Let's give the car-battery business a P/E of 20, twice the average world industry, to be generous. That puts the value of the current UP-and-running operation at $ 70 billion. The whole difference of $ 766 billion is essentially a blind vote of confidence that Musk will deliver years of income growth from it is rarely witnessed in the records of capitalism and never achieved by a player of Tesla's age and size.
If you want a 10% return from it, Tesla's stock price needs to double from $ 260 to $ 520 in seven years. Of course, the Musk machine almost got there a few months back. But the future looks a lot of dimmers now than it was done on the weak days following Trump's election. Pressing the mark means the Tesla market cap should also double, at more than $ 1.6 trillion. In A, once again, the generous forecast of a 30 p/e, the revenues required is over $ 50 billion. Cars won't do it. Tesla needs to earn half of what Apple has now developed in products that do not advance from drawing boards and prototypes in showrooms.

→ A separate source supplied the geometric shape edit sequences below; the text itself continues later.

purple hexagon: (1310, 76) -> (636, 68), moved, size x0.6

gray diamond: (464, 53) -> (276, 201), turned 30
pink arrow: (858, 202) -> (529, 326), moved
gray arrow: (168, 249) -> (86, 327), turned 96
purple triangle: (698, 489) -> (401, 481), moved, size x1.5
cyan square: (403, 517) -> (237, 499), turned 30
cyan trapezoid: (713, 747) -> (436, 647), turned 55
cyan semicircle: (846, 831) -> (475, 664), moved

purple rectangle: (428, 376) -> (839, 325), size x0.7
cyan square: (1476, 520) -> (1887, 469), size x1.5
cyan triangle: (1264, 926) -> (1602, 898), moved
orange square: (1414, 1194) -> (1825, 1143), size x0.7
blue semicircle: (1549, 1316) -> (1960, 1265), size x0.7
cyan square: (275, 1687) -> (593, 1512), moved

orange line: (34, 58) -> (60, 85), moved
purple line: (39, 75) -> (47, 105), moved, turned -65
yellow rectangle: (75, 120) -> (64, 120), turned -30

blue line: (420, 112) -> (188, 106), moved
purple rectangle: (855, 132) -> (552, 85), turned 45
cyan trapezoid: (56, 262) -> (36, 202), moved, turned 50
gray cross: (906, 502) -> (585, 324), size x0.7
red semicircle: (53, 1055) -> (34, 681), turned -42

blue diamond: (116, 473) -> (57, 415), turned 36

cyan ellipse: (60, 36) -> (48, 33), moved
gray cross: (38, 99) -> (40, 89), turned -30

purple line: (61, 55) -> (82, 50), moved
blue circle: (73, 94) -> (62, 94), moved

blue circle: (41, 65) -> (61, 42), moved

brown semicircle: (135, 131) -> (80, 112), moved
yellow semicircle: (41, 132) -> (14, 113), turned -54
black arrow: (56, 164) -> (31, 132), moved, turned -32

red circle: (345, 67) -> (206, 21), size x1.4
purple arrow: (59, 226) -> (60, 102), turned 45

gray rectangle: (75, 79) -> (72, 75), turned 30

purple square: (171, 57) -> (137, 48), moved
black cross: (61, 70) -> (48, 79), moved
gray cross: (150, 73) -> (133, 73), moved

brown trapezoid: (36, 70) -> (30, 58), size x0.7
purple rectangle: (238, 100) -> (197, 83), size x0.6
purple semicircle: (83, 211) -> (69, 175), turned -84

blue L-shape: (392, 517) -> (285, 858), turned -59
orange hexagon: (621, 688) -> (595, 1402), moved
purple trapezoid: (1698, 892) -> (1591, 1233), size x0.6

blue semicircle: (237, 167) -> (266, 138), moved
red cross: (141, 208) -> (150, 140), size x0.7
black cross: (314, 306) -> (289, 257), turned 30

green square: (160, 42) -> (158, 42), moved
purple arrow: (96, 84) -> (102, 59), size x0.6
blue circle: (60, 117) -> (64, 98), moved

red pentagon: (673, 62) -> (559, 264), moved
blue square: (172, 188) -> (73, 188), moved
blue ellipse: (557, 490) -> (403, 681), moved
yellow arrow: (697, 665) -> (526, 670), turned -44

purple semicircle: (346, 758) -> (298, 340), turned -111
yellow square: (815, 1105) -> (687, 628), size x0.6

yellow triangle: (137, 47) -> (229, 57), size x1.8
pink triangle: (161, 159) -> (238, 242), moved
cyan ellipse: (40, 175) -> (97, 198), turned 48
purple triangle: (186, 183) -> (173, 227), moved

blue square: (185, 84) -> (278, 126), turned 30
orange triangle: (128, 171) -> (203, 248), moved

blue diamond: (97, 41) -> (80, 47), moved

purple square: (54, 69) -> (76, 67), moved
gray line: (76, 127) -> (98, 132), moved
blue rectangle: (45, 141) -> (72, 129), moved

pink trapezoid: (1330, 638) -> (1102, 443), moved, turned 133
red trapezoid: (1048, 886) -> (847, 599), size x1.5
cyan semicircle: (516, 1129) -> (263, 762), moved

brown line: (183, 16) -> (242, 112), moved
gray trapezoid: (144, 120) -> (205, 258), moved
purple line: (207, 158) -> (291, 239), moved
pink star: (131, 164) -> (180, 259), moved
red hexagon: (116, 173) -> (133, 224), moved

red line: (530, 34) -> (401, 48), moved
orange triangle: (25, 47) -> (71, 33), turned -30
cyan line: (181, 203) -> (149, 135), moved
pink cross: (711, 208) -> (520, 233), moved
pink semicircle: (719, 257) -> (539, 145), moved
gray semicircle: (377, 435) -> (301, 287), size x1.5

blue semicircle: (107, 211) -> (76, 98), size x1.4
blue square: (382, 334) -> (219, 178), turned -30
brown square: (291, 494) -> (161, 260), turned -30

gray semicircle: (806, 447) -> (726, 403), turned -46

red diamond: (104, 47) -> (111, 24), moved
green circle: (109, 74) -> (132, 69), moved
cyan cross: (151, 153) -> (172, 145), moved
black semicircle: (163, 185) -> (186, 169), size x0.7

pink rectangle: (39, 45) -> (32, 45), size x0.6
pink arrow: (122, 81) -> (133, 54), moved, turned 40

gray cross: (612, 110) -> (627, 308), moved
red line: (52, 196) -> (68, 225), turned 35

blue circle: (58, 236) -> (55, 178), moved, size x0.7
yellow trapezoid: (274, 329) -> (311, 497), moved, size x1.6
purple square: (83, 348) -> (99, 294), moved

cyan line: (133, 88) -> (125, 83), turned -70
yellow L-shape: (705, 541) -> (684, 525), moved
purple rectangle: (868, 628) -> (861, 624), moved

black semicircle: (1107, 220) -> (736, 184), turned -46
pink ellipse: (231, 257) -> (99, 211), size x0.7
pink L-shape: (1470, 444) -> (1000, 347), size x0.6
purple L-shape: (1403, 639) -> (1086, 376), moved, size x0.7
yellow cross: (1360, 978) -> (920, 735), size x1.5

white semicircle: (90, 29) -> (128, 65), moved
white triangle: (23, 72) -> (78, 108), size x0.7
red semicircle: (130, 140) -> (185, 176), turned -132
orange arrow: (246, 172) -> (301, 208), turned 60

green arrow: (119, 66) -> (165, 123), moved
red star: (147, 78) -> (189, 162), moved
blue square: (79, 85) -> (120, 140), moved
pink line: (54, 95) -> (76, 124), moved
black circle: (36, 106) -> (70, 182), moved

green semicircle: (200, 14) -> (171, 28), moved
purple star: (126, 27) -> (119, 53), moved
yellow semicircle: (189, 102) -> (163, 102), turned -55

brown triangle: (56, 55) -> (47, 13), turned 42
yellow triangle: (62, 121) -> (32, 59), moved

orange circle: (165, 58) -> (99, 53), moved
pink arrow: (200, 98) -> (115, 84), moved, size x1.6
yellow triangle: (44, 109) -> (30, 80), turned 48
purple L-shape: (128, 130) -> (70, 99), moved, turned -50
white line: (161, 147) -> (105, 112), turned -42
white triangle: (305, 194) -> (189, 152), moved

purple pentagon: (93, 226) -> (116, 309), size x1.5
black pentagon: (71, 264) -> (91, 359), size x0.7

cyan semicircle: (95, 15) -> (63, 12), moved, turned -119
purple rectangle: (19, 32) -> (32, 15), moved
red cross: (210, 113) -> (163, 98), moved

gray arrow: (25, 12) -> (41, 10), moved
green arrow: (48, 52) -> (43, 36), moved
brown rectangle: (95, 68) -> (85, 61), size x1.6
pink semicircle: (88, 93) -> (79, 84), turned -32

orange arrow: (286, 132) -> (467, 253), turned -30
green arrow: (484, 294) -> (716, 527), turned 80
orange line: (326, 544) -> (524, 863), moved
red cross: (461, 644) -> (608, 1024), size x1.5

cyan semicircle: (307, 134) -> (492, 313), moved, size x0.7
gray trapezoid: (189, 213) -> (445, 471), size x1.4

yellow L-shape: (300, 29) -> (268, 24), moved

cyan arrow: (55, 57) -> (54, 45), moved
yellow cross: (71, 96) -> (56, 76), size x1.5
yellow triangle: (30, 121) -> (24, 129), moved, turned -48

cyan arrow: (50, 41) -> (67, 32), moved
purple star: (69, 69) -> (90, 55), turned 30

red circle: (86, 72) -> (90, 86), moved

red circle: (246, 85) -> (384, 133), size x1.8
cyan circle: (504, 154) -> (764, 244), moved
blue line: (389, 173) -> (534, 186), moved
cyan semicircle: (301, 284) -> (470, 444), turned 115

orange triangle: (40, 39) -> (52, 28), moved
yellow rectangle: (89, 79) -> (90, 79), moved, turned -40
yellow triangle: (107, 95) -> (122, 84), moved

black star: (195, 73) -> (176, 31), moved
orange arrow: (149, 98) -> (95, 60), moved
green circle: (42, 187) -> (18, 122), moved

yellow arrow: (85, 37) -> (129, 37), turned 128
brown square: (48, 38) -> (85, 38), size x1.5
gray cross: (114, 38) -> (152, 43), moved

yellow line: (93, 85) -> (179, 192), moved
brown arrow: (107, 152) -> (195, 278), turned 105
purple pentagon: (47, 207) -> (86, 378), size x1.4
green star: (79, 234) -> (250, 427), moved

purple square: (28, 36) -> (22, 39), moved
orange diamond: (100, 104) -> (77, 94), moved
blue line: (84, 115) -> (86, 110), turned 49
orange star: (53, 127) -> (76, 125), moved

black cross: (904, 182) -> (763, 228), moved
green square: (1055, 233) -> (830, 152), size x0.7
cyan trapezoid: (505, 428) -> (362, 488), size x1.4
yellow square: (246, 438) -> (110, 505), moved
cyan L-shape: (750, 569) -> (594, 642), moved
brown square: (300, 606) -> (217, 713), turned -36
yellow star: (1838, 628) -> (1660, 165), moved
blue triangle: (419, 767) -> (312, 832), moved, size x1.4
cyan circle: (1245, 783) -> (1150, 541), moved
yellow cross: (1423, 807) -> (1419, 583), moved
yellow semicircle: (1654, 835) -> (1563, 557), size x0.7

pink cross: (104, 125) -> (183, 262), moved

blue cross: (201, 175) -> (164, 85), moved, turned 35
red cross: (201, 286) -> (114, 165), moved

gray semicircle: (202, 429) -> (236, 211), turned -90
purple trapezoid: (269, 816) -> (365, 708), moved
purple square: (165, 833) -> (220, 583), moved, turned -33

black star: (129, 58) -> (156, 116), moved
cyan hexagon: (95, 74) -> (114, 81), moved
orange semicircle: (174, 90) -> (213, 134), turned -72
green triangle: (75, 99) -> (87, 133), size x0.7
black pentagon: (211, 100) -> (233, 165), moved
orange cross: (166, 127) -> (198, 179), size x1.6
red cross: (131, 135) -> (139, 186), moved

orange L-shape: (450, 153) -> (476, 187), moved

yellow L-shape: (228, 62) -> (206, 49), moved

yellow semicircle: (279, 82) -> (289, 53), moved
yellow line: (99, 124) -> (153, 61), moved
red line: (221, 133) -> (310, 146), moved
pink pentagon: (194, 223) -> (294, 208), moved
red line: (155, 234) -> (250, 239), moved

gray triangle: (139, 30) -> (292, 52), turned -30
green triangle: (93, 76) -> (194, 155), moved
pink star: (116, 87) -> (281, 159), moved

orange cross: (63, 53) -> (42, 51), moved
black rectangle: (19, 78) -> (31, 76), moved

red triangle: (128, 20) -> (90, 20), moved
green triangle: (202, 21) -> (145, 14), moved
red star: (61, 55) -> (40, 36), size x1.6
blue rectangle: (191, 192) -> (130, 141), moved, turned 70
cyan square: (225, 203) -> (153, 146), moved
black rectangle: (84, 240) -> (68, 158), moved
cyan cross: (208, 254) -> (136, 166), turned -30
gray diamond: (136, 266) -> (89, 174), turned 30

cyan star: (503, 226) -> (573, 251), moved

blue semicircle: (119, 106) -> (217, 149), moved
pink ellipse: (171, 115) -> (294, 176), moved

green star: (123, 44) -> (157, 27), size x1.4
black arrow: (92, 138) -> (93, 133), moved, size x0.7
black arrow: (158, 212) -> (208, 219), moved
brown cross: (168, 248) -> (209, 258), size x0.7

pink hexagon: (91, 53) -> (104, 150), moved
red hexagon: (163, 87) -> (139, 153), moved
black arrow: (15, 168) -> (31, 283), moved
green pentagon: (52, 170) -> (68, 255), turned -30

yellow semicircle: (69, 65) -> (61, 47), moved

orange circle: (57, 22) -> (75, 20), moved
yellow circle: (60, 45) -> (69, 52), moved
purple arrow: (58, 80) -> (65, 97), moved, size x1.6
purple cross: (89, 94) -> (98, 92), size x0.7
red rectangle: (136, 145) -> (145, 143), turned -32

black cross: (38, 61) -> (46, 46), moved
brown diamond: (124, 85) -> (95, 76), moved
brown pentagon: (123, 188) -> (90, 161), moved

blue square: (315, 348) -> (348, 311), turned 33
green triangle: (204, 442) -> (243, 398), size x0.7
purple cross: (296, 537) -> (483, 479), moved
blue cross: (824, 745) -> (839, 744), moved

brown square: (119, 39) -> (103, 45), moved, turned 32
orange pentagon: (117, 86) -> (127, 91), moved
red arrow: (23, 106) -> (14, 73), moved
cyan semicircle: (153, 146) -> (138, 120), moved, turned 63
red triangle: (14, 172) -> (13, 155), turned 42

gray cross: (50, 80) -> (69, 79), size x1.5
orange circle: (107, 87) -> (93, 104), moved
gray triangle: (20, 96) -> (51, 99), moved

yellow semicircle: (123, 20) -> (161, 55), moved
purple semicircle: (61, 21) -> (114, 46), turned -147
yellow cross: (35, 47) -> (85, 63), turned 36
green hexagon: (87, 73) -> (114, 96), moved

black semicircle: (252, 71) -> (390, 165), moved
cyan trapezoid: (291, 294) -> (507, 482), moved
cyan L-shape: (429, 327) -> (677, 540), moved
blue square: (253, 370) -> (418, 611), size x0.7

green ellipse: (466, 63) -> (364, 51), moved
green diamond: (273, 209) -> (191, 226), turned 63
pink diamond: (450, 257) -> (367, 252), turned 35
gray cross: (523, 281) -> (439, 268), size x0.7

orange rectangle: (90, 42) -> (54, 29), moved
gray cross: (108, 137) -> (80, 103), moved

Musk looks like again is the investors thinking
The Tesla Q1 statement blames the compassionate -performance in “uncertainty in automotic and energy markets [that] Continue to increase as rapidly emerging trade policy affects the global supply chain and the cost structure of Tesla and our peers. “In other words, Tesla blames the Musk boss in the White House.
In the musical movie The music man, Slippery salesman Harold Hill attracts the good town to the Acts -Create of the River City Payment for the shipment of trombons and clarinets that are always coming. Hill's Wordplay planted visions of a glorious marching band that was intoxicated with his listener. Elon Musk's music was nothing.